> **TASKS TO COMPLETE**
[1] From the STOPS passage, quote the span that begins at the words "## [1] 0.1807154" and stops after the words "P-COPS (see below).".
[2] According to the STOPS passage, which workhorse do the strain and powerstrain options use?

> **PROVIDED PASSAGE**
++++++++

See Rusch, Mair, Hornik (2020) or Rusch, Mair, Hornik (2023b) for a precise definition of each c-structuredness index.

One can also call each index with the function c_foo where foo stands for the structure, so e.g. c_stringiness(X) will give the value of c-stringiness for object X. Note that the c-structuredness functions may have additional metaparameters. For example:

data(kinshipdelta)
dis<-kinshipdelta
X<-mds(dis)$conf
c_stringiness(X)
## [1] 0.1714678
c_clumpiness(X)
## [1] 0.1857798
c_association(X,alpha=0.7,C=10)
## [1] 0.3982779
c_clusteredness(X,minpts=3)
## [1] 0.1807154

If we have a single \(I(X)=OC(X)\), the OPTICS cordillera (Rusch, Hornik & Mair 2018), and the transformations applied are power transformations and the weights for the \(I(X)\) is negative we essentially have P-COPS (see below).

MDS models for STOPS

For the MDS loss (argument loss in functions stops), the functions currently support all losses derived from powerstress, powerstrain, lmds and bcStress. We offer dedicated functions that either use workhorses that are more optimized for the problem at hand and/or restrict the parameter space for the distance/proximity transformations and thus can be faster. They are:

  • stress, smacofSym: Kruskal’s stress and power transformations \(\lambda\); Workhorse: smacofSym, Optimization over \(\theta=\lambda\)
  • smacofSphere: Kruskal’s stress and power transformations \(\lambda\) for the dissimilarities for projection onto a sphere; Workhorse smacofSphere, Optimization over \(\theta=\lambda\)
  • strain, powerstrain: Classical scaling with power transformations \(\lambda\) for the dissimilarities; Workhorse: cmdscale, Optimization over \(\theta=\lambda\)
  • sammon, sammon2: Sammon scaling with power transformations \(\lambda\) for the dissimilarities; Workhorse: sammon or smacofSym, Optimization over \(\theta=\lambda\)
  • elastic: Elastic scaling with power transformations \(\lambda\) for the dissimilarities; Workhorse: smacofSym, Optimization over \(\theta=\lambda\)
  • sstress: S-stress with power transformations \(\lambda\) for the dissimilarities; Workhorse: powerStressMin, Optimization over \(\theta=\lambda\)
  • rstress: r-stress with power transfromations of the with power transformations \(\kappa\) of the fitted distances; Workhorse: powerStressMin, Optimization over \(\theta=\kappa\)
  • powermds: MDS with powers; Workhorse: powerStressMin, Optimization over \(\theta=(\kappa,\lambda)\)
  • powersammon: Sammon scaling with power transformation for the dissimilarities and fitted distances; Workhorse: powerStressMin, Optimization over \(\theta=(\kappa,\lambda)\)
  • powerelastic: Elastic scaling with power transformation for the dissimilarities and fitted distances; Workhorse: powerStressMin, Optimization over \(\theta=(\kappa,\lambda)\)
  • powerstress: Power stress model with power transformation for the dissimilarities and fitted distances and weights; Workhorse: powerStressMin, Optimization over \(\theta=(\kappa,\lambda,\rho)\)

++++++++

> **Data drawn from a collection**

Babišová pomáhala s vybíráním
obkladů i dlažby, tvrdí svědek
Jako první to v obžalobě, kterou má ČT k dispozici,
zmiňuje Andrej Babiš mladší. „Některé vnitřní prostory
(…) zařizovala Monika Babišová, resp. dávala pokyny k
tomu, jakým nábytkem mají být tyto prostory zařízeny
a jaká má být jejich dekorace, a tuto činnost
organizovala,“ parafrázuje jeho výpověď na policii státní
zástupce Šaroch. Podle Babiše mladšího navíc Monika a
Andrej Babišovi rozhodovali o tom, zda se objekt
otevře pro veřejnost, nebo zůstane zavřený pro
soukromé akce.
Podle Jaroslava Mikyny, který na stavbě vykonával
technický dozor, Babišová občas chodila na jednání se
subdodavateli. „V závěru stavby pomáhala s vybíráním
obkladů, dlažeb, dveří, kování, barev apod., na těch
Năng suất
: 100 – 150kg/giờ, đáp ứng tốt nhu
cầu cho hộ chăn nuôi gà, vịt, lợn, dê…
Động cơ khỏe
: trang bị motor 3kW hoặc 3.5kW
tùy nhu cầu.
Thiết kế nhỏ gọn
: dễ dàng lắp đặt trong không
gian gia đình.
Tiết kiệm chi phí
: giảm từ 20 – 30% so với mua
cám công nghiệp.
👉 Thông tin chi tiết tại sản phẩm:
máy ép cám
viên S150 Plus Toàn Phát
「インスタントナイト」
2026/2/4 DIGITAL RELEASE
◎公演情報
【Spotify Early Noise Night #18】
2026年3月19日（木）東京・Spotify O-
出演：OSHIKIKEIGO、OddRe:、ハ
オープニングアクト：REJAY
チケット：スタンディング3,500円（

++++++++

> **RESPONSES PER TASK**
[1]
## [1] 0.1807154

If we have a single \(I(X)=OC(X)\), the OPTICS cordillera (Rusch, Hornik & Mair 2018), and the transformations applied are power transformations and the weights for the \(I(X)\) is negative we essentially have P-COPS (see below).

[2] cmdscale